▸ The data
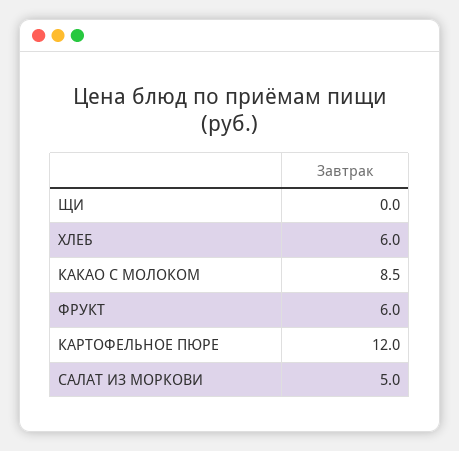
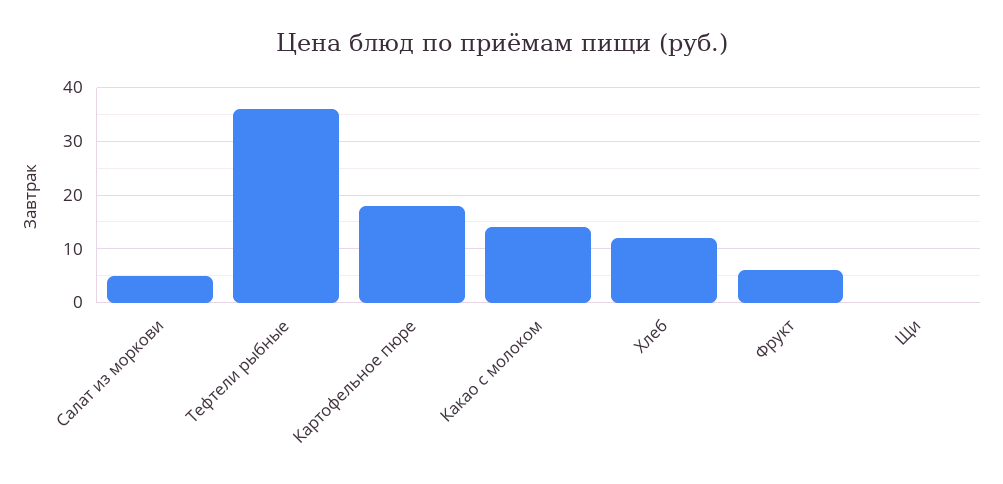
  {
    "ЩИ": 0,
-   "ХЛЕБ": 6,
+   "ХЛЕБ": 12,
-   "КАКАО С МОЛОКОМ": 8.5,
+   "КАКАО С МОЛОКОМ": 14,
    "ФРУКТ": 6,
-   "КАРТОФЕЛЬНОЕ ПЮРЕ": 12,
+   "КАРТОФЕЛЬНОЕ ПЮРЕ": 18,
-   "САЛАТ ИЗ МОРКОВИ": 5
+   "САЛАТ ИЗ МОРКОВИ": 5,
+   "Тефтели рыбные": 36
  }

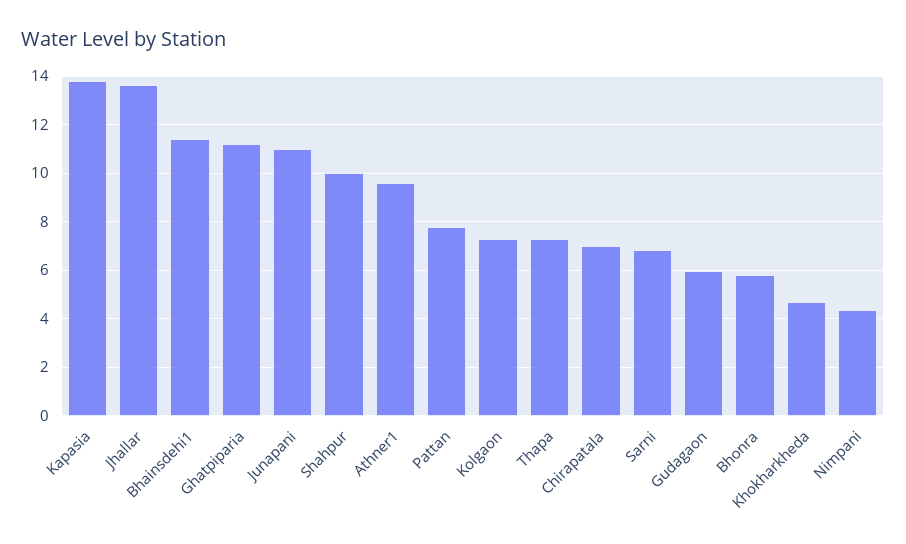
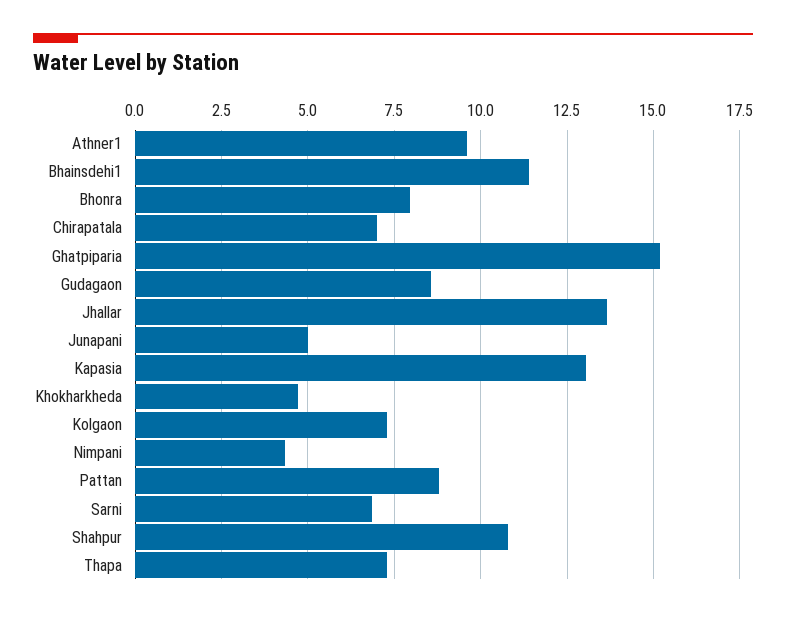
  {
-   "Kapasia": 13.75,
+   "Kapasia": 13,
    "Jhallar": 13.75,
    "Bhainsdehi1": 11.5,
-   "Ghatpiparia": 11.25,
+   "Ghatpiparia": 15.25,
-   "Junapani": 11,
+   "Junapani": 5,
-   "Shahpur": 10,
+   "Shahpur": 10.75,
    "Athner1": 9.5,
-   "Pattan": 7.75,
+   "Pattan": 8.75,
    "Kolgaon": 7.25,
    "Thapa": 7.25,
    "Chirapatala": 7,
    "Sarni": 6.75,
-   "Gudagaon": 6,
+   "Gudagaon": 8.5,
-   "Bhonra": 5.75,
+   "Bhonra": 8,
    "Khokharkheda": 4.75,
    "Nimpani": 4.25
  }

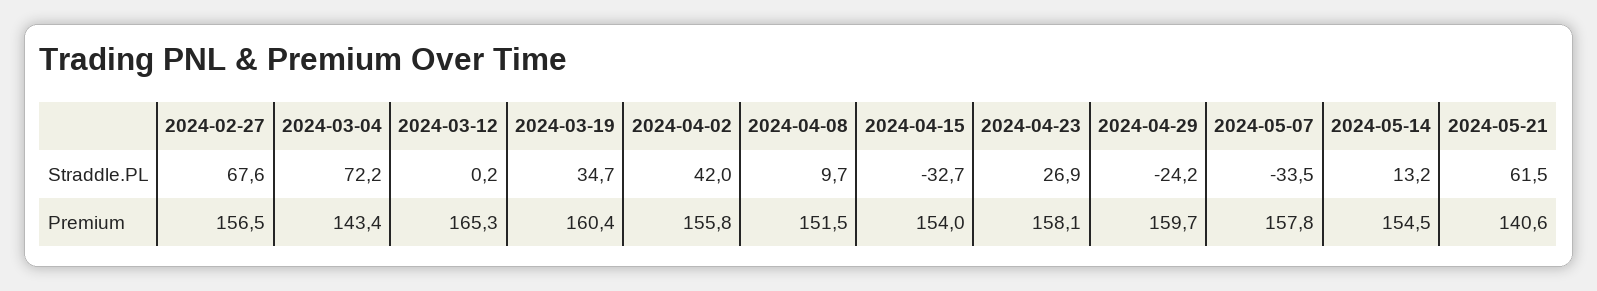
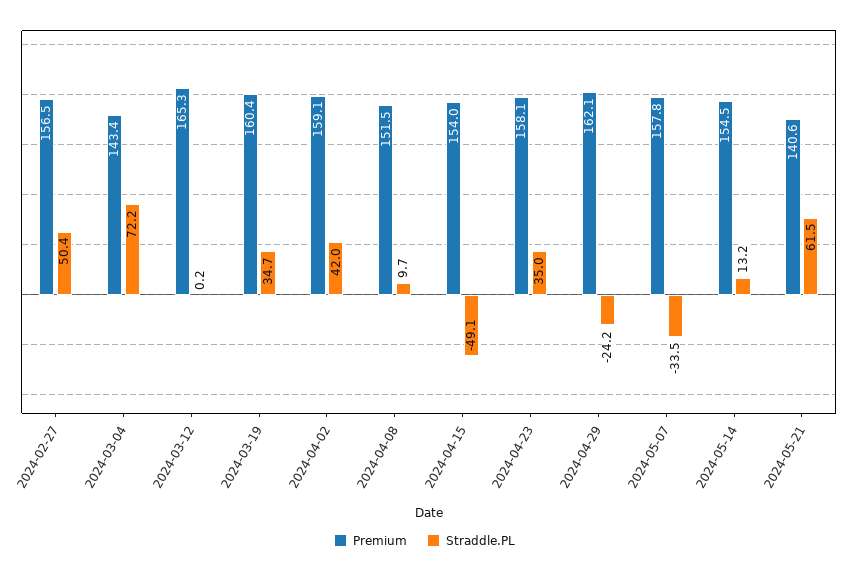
  {
    "Straddle.PL": {
-     "2024-02-27": 67.6,
+     "2024-02-27": 50.4,
      "2024-03-04": 72.2,
      "2024-03-12": 0.2,
      "2024-03-19": 34.7,
      "2024-04-02": 42,
      "2024-04-08": 9.7,
-     "2024-04-15": -32.7,
+     "2024-04-15": -49.1,
-     "2024-04-23": 26.9,
+     "2024-04-23": 35,
      "2024-04-29": -24.2,
      "2024-05-07": -33.5,
      "2024-05-14": 13.2,
      "2024-05-21": 61.5
    },
    "Premium": {
      "2024-02-27": 156.5,
      "2024-03-04": 143.4,
      "2024-03-12": 165.3,
      "2024-03-19": 160.4,
-     "2024-04-02": 155.8,
+     "2024-04-02": 159.1,
      "2024-04-08": 151.5,
      "2024-04-15": 154,
      "2024-04-23": 158.1,
-     "2024-04-29": 159.7,
+     "2024-04-29": 162.1,
      "2024-05-07": 157.8,
      "2024-05-14": 154.5,
      "2024-05-21": 140.6
    }
  }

▸ Written task
Without the pictures, print the records in full, exactly as they appear.

▸ Answer box
  {
    "ЩИ": 0,
-   "ХЛЕБ": 6,
+   "ХЛЕБ": 12,
-   "КАКАО С МОЛОКОМ": 8.5,
+   "КАКАО С МОЛОКОМ": 14,
    "ФРУКТ": 6,
-   "КАРТОФЕЛЬНОЕ ПЮРЕ": 12,
+   "КАРТОФЕЛЬНОЕ ПЮРЕ": 18,
-   "САЛАТ ИЗ МОРКОВИ": 5
+   "САЛАТ ИЗ МОРКОВИ": 5,
+   "Тефтели рыбные": 36
  }

  {
-   "Kapasia": 13.75,
+   "Kapasia": 13,
    "Jhallar": 13.75,
    "Bhainsdehi1": 11.5,
-   "Ghatpiparia": 11.25,
+   "Ghatpiparia": 15.25,
-   "Junapani": 11,
+   "Junapani": 5,
-   "Shahpur": 10,
+   "Shahpur": 10.75,
    "Athner1": 9.5,
-   "Pattan": 7.75,
+   "Pattan": 8.75,
    "Kolgaon": 7.25,
    "Thapa": 7.25,
    "Chirapatala": 7,
    "Sarni": 6.75,
-   "Gudagaon": 6,
+   "Gudagaon": 8.5,
-   "Bhonra": 5.75,
+   "Bhonra": 8,
    "Khokharkheda": 4.75,
    "Nimpani": 4.25
  }

  {
    "Straddle.PL": {
-     "2024-02-27": 67.6,
+     "2024-02-27": 50.4,
      "2024-03-04": 72.2,
      "2024-03-12": 0.2,
      "2024-03-19": 34.7,
      "2024-04-02": 42,
      "2024-04-08": 9.7,
-     "2024-04-15": -32.7,
+     "2024-04-15": -49.1,
-     "2024-04-23": 26.9,
+     "2024-04-23": 35,
      "2024-04-29": -24.2,
      "2024-05-07": -33.5,
      "2024-05-14": 13.2,
      "2024-05-21": 61.5
    },
    "Premium": {
      "2024-02-27": 156.5,
      "2024-03-04": 143.4,
      "2024-03-12": 165.3,
      "2024-03-19": 160.4,
-     "2024-04-02": 155.8,
+     "2024-04-02": 159.1,
      "2024-04-08": 151.5,
      "2024-04-15": 154,
      "2024-04-23": 158.1,
-     "2024-04-29": 159.7,
+     "2024-04-29": 162.1,
      "2024-05-07": 157.8,
      "2024-05-14": 154.5,
      "2024-05-21": 140.6
    }
  }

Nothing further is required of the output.